Checkpoints¶
Strands Sapiens looks for Sapiens2 weights on disk. It doesn't download them for you (model licensing varies - see MODEL_ZOO.md upstream).
Checkpoint root¶
The root directory is controlled by the SAPIENS_CHECKPOINT_ROOT env var.
Default: ~/sapiens2_host.
Expected layout¶
$SAPIENS_CHECKPOINT_ROOT/
├── pretrain/
│ ├── sapiens2_0.1b_pretrain.safetensors
│ ├── sapiens2_0.4b_pretrain.safetensors
│ ├── sapiens2_0.8b_pretrain.safetensors
│ ├── sapiens2_1b_pretrain.safetensors
│ ├── sapiens2_1b_4k_pretrain.safetensors
│ └── sapiens2_5b_pretrain.safetensors
├── seg/
│ ├── sapiens2_0.4b_seg.safetensors
│ ├── sapiens2_0.8b_seg.safetensors
│ ├── sapiens2_1b_seg.safetensors
│ └── sapiens2_5b_seg.safetensors
├── normal/ (same sizes as seg)
├── albedo/ (same sizes as seg)
├── pointmap/ (same sizes as seg)
├── pose/ (same sizes as seg)
└── detector/
└── detr-resnet-101-dc5/ # required for pose (HuggingFace model dir)
Supported sizes per task¶
| Task | Sizes |
|---|---|
pretrain |
0.1b · 0.4b · 0.8b · 1b · 1b_4k · 5b |
seg |
0.4b · 0.8b · 1b · 5b |
normal |
0.4b · 0.8b · 1b · 5b |
albedo |
0.4b · 0.8b · 1b · 5b |
pointmap |
0.4b · 0.8b · 1b · 5b |
pose |
0.4b · 0.8b · 1b · 5b |
The 1b_4k variant uses the 1B-parameter backbone at a 4096×3072 input resolution.
Discover what you have¶
{
"status": "success",
"checkpoint_root": "/data/sapiens2_host",
"checkpoint_root_exists": true,
"available": {
"pretrain": ["0.1b"],
"seg": ["0.4b"]
},
"detector_present": true,
"cuda": {"available": true, "device_count": 1, "device_name": "Orin"},
"sapiens_package": true
}
Download sources¶
- Model weights: see Sapiens2 MODEL_ZOO.md - typically hosted on Hugging Face under
facebook/sapiens2-*. - Person detector (DETR):
huggingface-cli download facebook/detr-resnet-101-dc5 --local-dir $SAPIENS_CHECKPOINT_ROOT/detector/detr-resnet-101-dc5
Size vs.

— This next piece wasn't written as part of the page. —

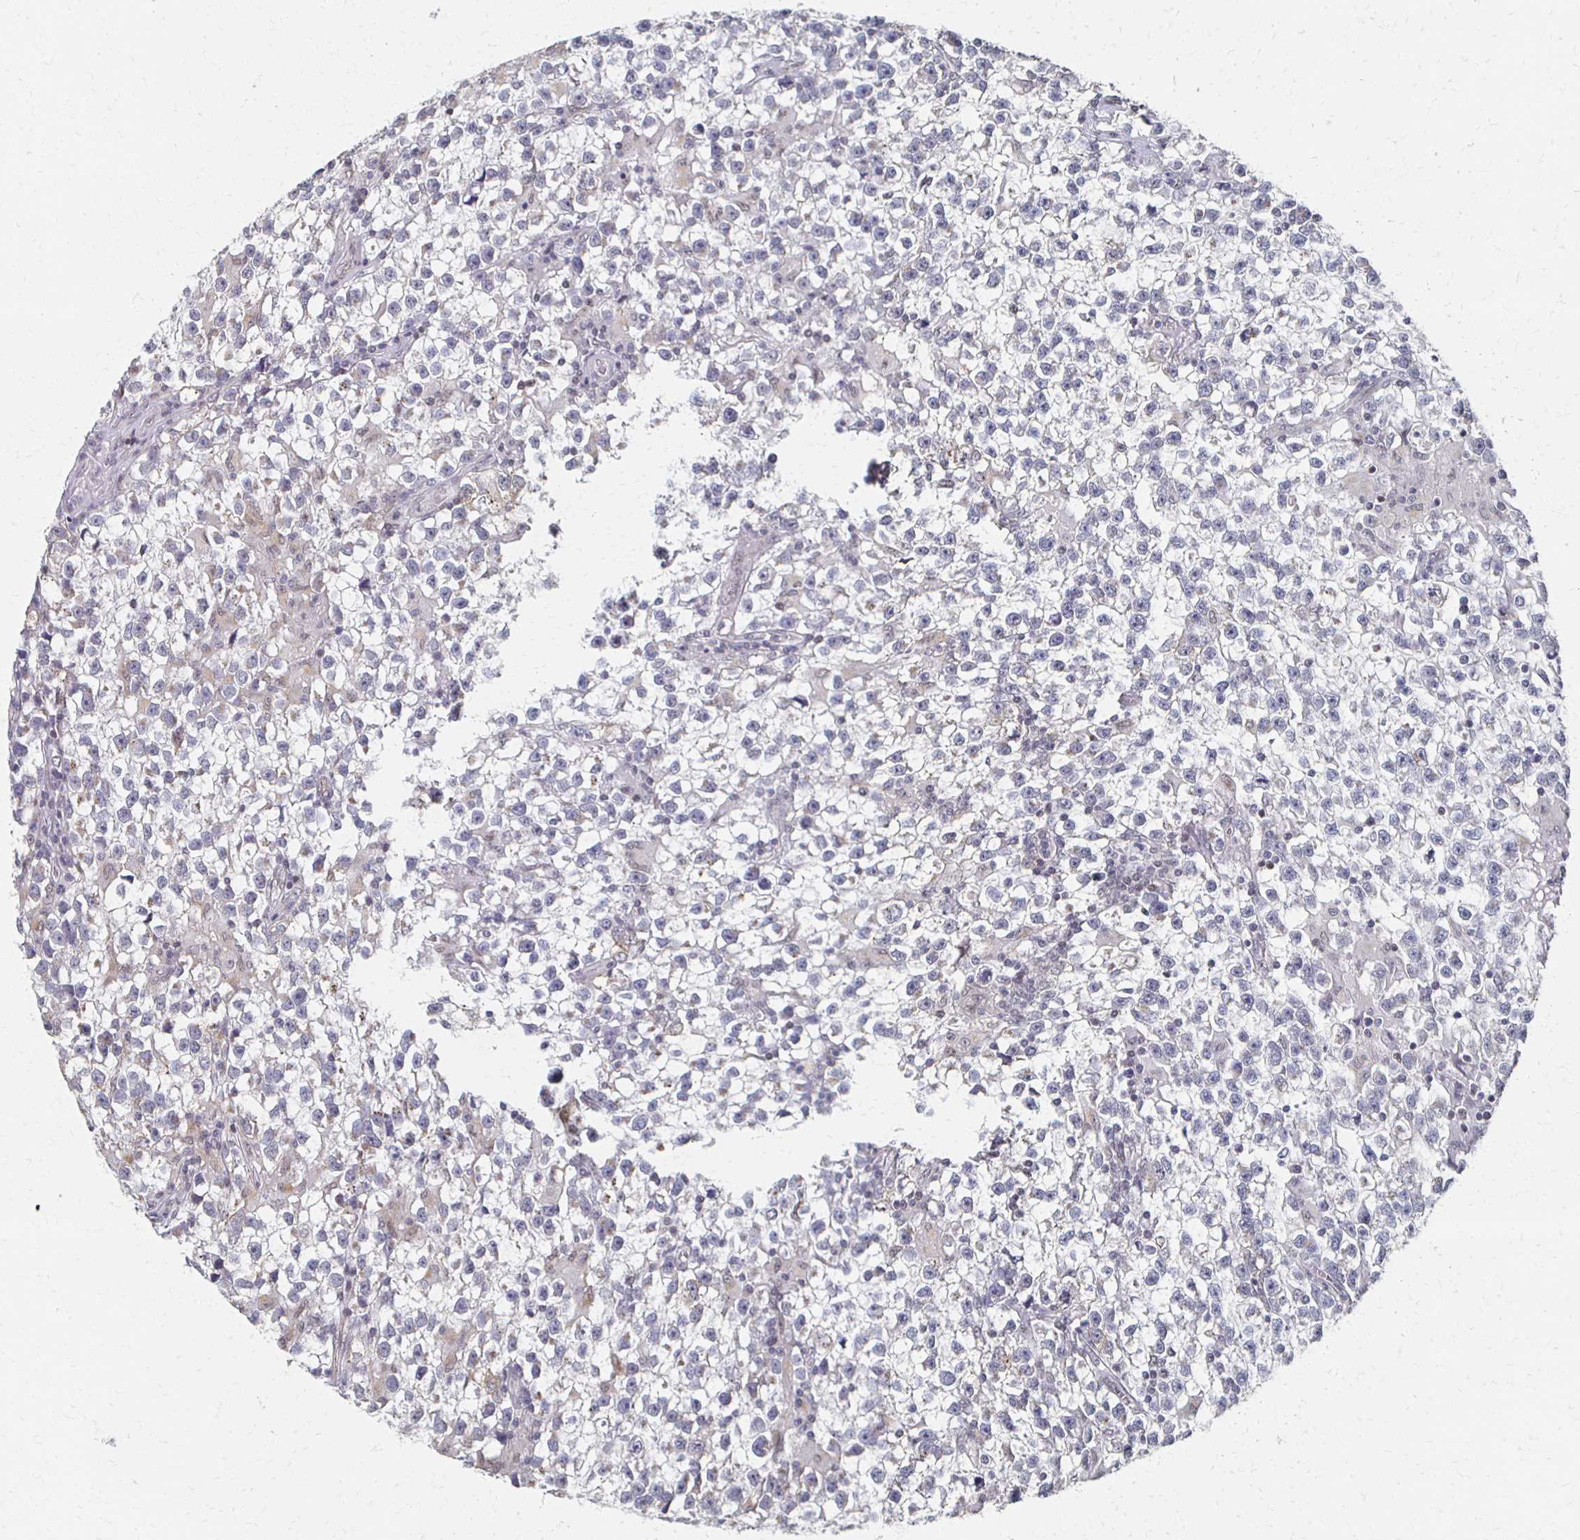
{"staining": {"intensity": "negative", "quantity": "none", "location": "none"}, "tissue": "testis cancer", "cell_type": "Tumor cells", "image_type": "cancer", "snomed": [{"axis": "morphology", "description": "Seminoma, NOS"}, {"axis": "topography", "description": "Testis"}], "caption": "Immunohistochemistry (IHC) histopathology image of human testis cancer (seminoma) stained for a protein (brown), which exhibits no staining in tumor cells.", "gene": "DAB1", "patient": {"sex": "male", "age": 31}}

VRAM cheat-sheet¶
| Size | Params | Min VRAM (fp16 inference) | Notes |
|---|---|---|---|
| 0.1b | 100M | ~1 GB | Pretrain only |
| 0.4b | 400M | ~2 GB | Good default for Jetson |
| 0.8b | 800M | ~4 GB | |
| 1b | 1B | ~6 GB | |
| 1b_4k | 1B | ~16 GB | 4096×3072 resolution |
| 5b | 5B | ~24 GB | Best quality |
(Values approximate - actual usage depends on batch size & precision.)